**Requirement 1**
In the passage on remittances to Africa, which two bodies produced the Continental Migration Report 2021?
**Requirement 2**
Translate this sentence from the passage on remittances to Africa into Spanish: "The report also revealed that the costs associated with sending remittances to Africa are some of the highest in the world."
**Requirement 3**
Write out the part of the passage on remittances to Africa starting with "It builds from" and going on through "sustainable post-pandemic world.".

**Passage to read**
• • • •
Remittances to African countries are expected to decrease by 5.4 percent from US$44bn in 2020 to a projected US$41bn in 2021 due to the effects of the COVID-19 pandemic, says the Continental Migration Report 2021.
The report, titled “African Regional Review of Implementation of the Global Compact for Safe, Orderly and Regular Migration,” was produced by the Economic Commission for Africa (ECA) in partnership with the African Union Commission (AUC).
It builds from four sub-regional reports compiled by AUC and a summary from stakeholder consultations at the just concluded 2021 African regional review meeting on the Global Compact for Migration.
Although the COVID-19 pandemic was expected to lead to a decrease in remittances to Africa in 2020, the findings of the report show that by October 2020 remittances to Africa had reached approximately US$78.4bn, constituting 11.7 percent of global remittances.
Remittances have therefore demonstrated greater resilience and reliability as a source of capital in Africa than foreign direct investment flows.
The report recommends that governments across the world should take effective action to facilitate and boost remittances to support the fight against COVID-19 and ultimately build a more sustainable post-pandemic world.
The report also revealed that the costs associated with sending remittances to Africa are some of the highest in the world.
• • • •
(Records from a data collection)
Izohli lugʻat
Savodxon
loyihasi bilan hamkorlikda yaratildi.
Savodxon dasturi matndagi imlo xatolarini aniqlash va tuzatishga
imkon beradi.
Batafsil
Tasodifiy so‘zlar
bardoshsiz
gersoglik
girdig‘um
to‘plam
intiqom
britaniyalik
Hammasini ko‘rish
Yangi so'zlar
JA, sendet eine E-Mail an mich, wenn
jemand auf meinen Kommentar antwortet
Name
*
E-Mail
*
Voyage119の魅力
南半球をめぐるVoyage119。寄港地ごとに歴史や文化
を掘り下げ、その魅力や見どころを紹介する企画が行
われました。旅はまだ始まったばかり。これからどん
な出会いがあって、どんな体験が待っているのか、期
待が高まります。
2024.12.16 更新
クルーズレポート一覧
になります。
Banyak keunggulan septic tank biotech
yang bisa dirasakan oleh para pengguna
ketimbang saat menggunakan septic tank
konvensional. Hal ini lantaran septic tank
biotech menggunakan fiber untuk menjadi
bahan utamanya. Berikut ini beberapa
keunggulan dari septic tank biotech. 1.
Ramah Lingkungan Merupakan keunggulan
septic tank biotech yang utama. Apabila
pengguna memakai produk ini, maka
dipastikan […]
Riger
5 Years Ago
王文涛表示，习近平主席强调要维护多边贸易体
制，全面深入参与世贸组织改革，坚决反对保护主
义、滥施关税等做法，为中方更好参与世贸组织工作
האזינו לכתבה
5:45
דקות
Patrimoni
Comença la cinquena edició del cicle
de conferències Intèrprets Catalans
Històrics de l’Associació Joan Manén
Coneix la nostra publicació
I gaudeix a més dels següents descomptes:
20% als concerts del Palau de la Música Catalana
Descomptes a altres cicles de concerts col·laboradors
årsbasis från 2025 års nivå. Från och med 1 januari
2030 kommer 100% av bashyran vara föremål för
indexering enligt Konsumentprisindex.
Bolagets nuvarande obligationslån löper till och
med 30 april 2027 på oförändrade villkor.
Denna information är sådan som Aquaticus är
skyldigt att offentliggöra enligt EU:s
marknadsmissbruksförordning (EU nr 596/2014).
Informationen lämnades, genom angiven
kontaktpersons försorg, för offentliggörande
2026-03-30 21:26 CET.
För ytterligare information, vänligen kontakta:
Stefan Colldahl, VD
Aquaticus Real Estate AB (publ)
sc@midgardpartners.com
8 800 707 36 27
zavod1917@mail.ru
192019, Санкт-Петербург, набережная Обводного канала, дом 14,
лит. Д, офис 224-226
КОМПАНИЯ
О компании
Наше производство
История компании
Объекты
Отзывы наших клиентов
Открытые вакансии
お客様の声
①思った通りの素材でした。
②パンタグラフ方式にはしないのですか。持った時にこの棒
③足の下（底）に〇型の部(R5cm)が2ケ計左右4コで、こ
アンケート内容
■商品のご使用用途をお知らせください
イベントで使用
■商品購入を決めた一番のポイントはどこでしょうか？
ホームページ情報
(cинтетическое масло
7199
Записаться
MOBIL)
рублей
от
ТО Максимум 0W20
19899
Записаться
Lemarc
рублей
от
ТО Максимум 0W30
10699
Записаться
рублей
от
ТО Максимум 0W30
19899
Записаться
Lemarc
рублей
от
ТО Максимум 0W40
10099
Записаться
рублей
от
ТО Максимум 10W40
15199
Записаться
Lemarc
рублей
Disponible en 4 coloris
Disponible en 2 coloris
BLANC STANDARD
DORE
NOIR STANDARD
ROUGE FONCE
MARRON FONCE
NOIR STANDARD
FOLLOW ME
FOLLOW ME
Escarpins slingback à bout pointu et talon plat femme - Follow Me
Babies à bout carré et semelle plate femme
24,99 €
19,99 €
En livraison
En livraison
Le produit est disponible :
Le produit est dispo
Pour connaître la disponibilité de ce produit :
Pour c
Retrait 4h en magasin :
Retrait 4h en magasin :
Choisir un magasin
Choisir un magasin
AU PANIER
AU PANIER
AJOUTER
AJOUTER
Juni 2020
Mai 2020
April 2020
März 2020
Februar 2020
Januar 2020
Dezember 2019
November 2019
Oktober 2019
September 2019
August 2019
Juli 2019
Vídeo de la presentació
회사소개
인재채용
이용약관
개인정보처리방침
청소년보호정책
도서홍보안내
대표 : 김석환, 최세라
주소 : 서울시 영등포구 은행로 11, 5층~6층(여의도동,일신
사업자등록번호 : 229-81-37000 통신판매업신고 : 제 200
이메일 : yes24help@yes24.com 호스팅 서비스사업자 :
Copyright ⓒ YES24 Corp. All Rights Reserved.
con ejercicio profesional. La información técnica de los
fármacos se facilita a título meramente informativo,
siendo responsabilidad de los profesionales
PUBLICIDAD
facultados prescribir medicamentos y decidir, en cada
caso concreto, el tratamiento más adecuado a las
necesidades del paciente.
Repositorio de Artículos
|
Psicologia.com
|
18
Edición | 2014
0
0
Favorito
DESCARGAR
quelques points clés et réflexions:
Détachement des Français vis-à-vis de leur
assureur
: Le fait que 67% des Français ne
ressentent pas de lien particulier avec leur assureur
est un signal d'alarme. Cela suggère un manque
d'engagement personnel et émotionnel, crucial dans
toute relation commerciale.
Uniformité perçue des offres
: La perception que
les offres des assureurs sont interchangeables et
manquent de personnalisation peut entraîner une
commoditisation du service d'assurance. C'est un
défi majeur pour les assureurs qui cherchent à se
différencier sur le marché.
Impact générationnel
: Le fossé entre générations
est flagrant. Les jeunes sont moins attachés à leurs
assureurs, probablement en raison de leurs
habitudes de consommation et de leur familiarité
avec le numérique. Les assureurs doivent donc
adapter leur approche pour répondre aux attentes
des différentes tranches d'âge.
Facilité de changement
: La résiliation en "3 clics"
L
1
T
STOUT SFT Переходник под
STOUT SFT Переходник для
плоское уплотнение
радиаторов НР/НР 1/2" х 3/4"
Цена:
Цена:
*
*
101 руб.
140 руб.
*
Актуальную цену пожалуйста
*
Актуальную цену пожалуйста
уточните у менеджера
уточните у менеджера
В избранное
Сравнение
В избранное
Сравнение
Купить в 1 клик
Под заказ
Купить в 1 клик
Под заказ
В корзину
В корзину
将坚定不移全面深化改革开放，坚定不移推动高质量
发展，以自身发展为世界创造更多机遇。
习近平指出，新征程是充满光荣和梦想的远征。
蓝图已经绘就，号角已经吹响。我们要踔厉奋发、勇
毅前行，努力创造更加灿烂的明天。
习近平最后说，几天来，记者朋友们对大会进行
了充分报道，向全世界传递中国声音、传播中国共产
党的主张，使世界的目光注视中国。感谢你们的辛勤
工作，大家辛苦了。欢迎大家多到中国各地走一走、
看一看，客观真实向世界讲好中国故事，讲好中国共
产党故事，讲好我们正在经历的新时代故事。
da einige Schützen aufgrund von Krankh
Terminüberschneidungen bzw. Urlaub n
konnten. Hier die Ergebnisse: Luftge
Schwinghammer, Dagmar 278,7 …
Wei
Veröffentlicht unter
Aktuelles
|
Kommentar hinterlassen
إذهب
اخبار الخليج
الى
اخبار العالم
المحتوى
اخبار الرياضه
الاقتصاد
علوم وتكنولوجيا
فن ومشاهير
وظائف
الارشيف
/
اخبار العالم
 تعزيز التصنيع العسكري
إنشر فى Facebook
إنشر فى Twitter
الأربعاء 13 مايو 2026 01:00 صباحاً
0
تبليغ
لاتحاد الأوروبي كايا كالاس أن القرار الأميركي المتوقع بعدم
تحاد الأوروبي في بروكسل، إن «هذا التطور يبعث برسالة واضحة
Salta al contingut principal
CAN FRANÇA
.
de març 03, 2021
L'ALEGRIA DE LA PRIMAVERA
• • • •
**Result 1**
The Economic Commission for Africa (ECA) produced it in partnership with the African Union Commission (AUC).

**Result 2**
El informe también reveló que los costos asociados al envío de remesas a África son de los más altos del mundo.

**Result 3**
It builds from four sub-regional reports compiled by AUC and a summary from stakeholder consultations at the just concluded 2021 African regional review meeting on the Global Compact for Migration.
Although the COVID-19 pandemic was expected to lead to a decrease in remittances to Africa in 2020, the findings of the report show that by October 2020 remittances to Africa had reached approximately US$78.4bn, constituting 11.7 percent of global remittances.
Remittances have therefore demonstrated greater resilience and reliability as a source of capital in Africa than foreign direct investment flows.
The report recommends that governments across the world should take effective action to facilitate and boost remittances to support the fight against COVID-19 and ultimately build a more sustainable post-pandemic world.